À Tanger, au cœur des installations portuaires marocaines, une mer de drapeaux palestiniens a récemment envahi les quais. Les manifestants, parmi lesquels l’ingénieur agronome Ismail Lghazaoui, scandaient « Rejetez le navire », visant un bâtiment transportant des pièces d’avions de chasse en provenance de Houston, Texas, soupçonné de participer à l’armement d’Israël.
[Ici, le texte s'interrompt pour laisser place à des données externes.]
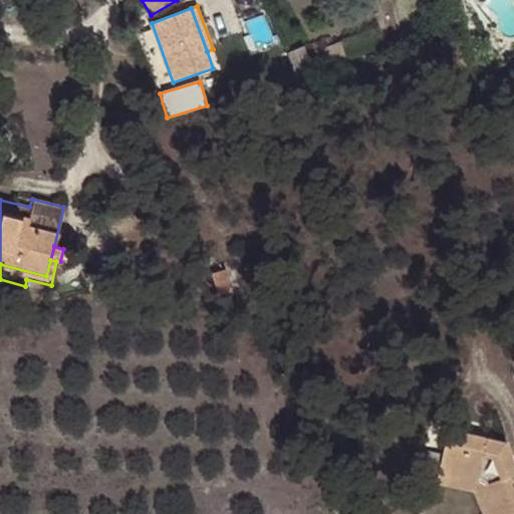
[(232,289),(225,268),(211,273),(218,294),(232,289)]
Cette mobilisation s’inscrit dans une campagne de plus en plus offensive contre la normalisation des relations diplomatiques entre le Maroc et l’État hébreu.

Depuis plus d’un an, le royaume est secoué par des manifestations régulières dénonçant l’accord de normalisation signé en 2020 dans le cadre des Accords d’Abraham, en échange d’un appui américain aux revendications marocaines sur le Sahara occidental. Si ce partenariat a renforcé les liens économiques et sécuritaires entre Rabat et Tel-Aviv, il a également exacerbé la colère populaire, surtout depuis le début de la guerre à Gaza.

Des dizaines de milliers de Marocains, issus de divers horizons politiques et sociaux, sont descendus dans la rue pour dénoncer ce rapprochement. Malgré une tolérance apparente des autorités face à ces mobilisations, les critiques trop directes envers le roi ou la monarchie ont entraîné des arrestations. Ismail Lghazaoui, qui avait dénoncé sur les réseaux sociaux les activités de la compagnie maritime Maersk, a été emprisonné quatre mois pour incitation à la révolte.

Les ports marocains, notamment ceux de Tanger et de Casablanca, sont devenus le nouvel épicentre de cette contestation. Les manifestants réclament le blocage des navires transportant du matériel militaire potentiellement destiné à Israël. Le soutien du principal syndicat marocain et d’organisations religieuses affiliées au mouvement islamiste Al Adl wal Ihsan a donné un nouvel élan à ces actions. Le 20 avril, deux navires soupçonnés de transporter des composants d’avions F-35 ont finalement accosté malgré les protestations.

La compagnie Maersk a confirmé que les navires transportaient des pièces entrant dans la fabrication de ces appareils, tout en niant toute implication dans des livraisons d’armes vers des zones de conflit. De son côté, le ministère marocain des Affaires étrangères n’a pas répondu aux sollicitations, bien qu’il ait précédemment affirmé que les relations avec Israël servaient à faire avancer la cause palestinienne.

Cette crise révèle un profond fossé entre les décisions de l’élite dirigeante et l’opinion publique marocaine, de plus en plus critique vis-à-vis des choix diplomatiques du royaume. Alors que la normalisation avait été défendue par le gouvernement comme une stratégie bénéfique à la souveraineté nationale, elle apparaît aujourd’hui comme un facteur de division et de mobilisation politique.